#### [TASK DETAILS]
From the first line to the last, transcribe the data exactly and skip the pictures.

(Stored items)

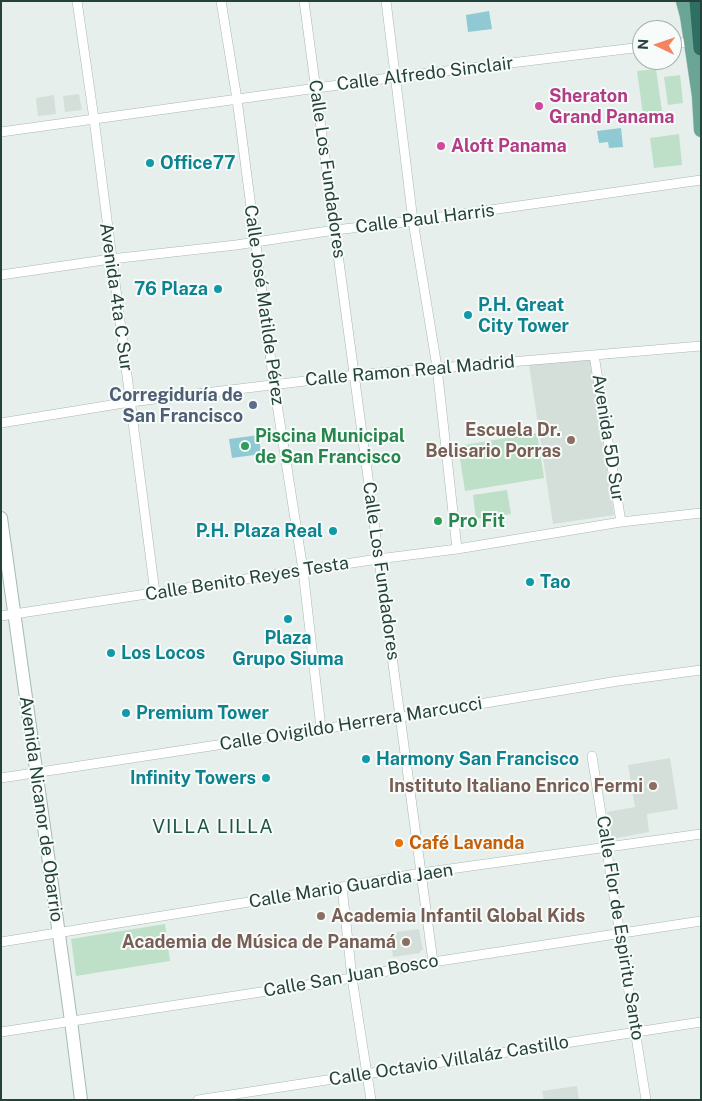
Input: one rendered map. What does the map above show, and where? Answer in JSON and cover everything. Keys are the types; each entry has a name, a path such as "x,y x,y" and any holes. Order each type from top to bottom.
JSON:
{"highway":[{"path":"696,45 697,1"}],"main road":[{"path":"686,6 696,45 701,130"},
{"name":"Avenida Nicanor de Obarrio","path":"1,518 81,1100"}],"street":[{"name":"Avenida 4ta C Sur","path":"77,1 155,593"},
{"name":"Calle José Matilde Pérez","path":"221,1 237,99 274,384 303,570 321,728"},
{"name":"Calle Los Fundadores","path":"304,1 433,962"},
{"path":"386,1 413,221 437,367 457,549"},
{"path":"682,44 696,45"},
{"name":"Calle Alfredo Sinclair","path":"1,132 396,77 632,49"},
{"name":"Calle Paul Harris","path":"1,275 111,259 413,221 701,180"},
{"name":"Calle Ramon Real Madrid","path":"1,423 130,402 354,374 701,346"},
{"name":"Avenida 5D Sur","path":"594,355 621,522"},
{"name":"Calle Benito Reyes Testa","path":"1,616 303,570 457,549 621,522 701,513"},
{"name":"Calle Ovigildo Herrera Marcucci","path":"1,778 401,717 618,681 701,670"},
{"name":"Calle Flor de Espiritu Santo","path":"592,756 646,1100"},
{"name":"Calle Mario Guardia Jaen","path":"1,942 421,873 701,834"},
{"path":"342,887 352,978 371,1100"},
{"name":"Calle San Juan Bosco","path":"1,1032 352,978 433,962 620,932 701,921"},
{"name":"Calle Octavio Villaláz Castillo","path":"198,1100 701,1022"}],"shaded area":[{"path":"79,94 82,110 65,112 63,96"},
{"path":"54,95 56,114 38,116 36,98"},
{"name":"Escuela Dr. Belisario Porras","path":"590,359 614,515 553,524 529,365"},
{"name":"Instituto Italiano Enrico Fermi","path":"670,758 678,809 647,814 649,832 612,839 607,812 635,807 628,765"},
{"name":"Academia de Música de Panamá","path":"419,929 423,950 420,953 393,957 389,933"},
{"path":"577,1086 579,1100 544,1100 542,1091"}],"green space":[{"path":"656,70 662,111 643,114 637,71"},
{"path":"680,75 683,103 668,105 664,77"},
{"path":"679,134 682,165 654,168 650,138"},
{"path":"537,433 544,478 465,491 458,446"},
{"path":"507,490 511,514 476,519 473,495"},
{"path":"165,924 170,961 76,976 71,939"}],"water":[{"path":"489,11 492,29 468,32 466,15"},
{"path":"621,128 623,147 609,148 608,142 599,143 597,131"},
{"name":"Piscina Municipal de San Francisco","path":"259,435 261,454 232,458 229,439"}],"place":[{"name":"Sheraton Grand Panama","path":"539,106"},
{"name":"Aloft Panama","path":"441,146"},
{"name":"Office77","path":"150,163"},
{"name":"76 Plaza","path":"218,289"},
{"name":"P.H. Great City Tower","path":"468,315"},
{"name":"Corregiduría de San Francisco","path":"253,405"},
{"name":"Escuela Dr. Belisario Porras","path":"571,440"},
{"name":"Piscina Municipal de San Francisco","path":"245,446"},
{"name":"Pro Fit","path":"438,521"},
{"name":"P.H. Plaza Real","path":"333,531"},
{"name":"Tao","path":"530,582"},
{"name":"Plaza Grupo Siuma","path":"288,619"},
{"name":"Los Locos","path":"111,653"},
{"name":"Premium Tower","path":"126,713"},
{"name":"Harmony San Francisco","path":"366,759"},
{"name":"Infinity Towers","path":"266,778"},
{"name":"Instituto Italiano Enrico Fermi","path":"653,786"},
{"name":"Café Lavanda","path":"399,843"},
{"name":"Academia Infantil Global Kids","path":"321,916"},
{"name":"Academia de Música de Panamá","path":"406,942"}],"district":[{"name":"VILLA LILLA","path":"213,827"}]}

#### [EXPECTED ANSWER]
Input: one rendered map. What does the map above show, and where? Answer in JSON and cover everything. Keys are the types; each entry has a name, a path such as "x,y x,y" and any holes. Order each type from top to bottom.
JSON:
{"highway":[{"path":"696,45 697,1"}],"main road":[{"path":"686,6 696,45 701,130"},
{"name":"Avenida Nicanor de Obarrio","path":"1,518 81,1100"}],"street":[{"name":"Avenida 4ta C Sur","path":"77,1 155,593"},
{"name":"Calle José Matilde Pérez","path":"221,1 237,99 274,384 303,570 321,728"},
{"name":"Calle Los Fundadores","path":"304,1 433,962"},
{"path":"386,1 413,221 437,367 457,549"},
{"path":"682,44 696,45"},
{"name":"Calle Alfredo Sinclair","path":"1,132 396,77 632,49"},
{"name":"Calle Paul Harris","path":"1,275 111,259 413,221 701,180"},
{"name":"Calle Ramon Real Madrid","path":"1,423 130,402 354,374 701,346"},
{"name":"Avenida 5D Sur","path":"594,355 621,522"},
{"name":"Calle Benito Reyes Testa","path":"1,616 303,570 457,549 621,522 701,513"},
{"name":"Calle Ovigildo Herrera Marcucci","path":"1,778 401,717 618,681 701,670"},
{"name":"Calle Flor de Espiritu Santo","path":"592,756 646,1100"},
{"name":"Calle Mario Guardia Jaen","path":"1,942 421,873 701,834"},
{"path":"342,887 352,978 371,1100"},
{"name":"Calle San Juan Bosco","path":"1,1032 352,978 433,962 620,932 701,921"},
{"name":"Calle Octavio Villaláz Castillo","path":"198,1100 701,1022"}],"shaded area":[{"path":"79,94 82,110 65,112 63,96"},
{"path":"54,95 56,114 38,116 36,98"},
{"name":"Escuela Dr. Belisario Porras","path":"590,359 614,515 553,524 529,365"},
{"name":"Instituto Italiano Enrico Fermi","path":"670,758 678,809 647,814 649,832 612,839 607,812 635,807 628,765"},
{"name":"Academia de Música de Panamá","path":"419,929 423,950 420,953 393,957 389,933"},
{"path":"577,1086 579,1100 544,1100 542,1091"}],"green space":[{"path":"656,70 662,111 643,114 637,71"},
{"path":"680,75 683,103 668,105 664,77"},
{"path":"679,134 682,165 654,168 650,138"},
{"path":"537,433 544,478 465,491 458,446"},
{"path":"507,490 511,514 476,519 473,495"},
{"path":"165,924 170,961 76,976 71,939"}],"water":[{"path":"489,11 492,29 468,32 466,15"},
{"path":"621,128 623,147 609,148 608,142 599,143 597,131"},
{"name":"Piscina Municipal de San Francisco","path":"259,435 261,454 232,458 229,439"}],"place":[{"name":"Sheraton Grand Panama","path":"539,106"},
{"name":"Aloft Panama","path":"441,146"},
{"name":"Office77","path":"150,163"},
{"name":"76 Plaza","path":"218,289"},
{"name":"P.H. Great City Tower","path":"468,315"},
{"name":"Corregiduría de San Francisco","path":"253,405"},
{"name":"Escuela Dr. Belisario Porras","path":"571,440"},
{"name":"Piscina Municipal de San Francisco","path":"245,446"},
{"name":"Pro Fit","path":"438,521"},
{"name":"P.H. Plaza Real","path":"333,531"},
{"name":"Tao","path":"530,582"},
{"name":"Plaza Grupo Siuma","path":"288,619"},
{"name":"Los Locos","path":"111,653"},
{"name":"Premium Tower","path":"126,713"},
{"name":"Harmony San Francisco","path":"366,759"},
{"name":"Infinity Towers","path":"266,778"},
{"name":"Instituto Italiano Enrico Fermi","path":"653,786"},
{"name":"Café Lavanda","path":"399,843"},
{"name":"Academia Infantil Global Kids","path":"321,916"},
{"name":"Academia de Música de Panamá","path":"406,942"}],"district":[{"name":"VILLA LILLA","path":"213,827"}]}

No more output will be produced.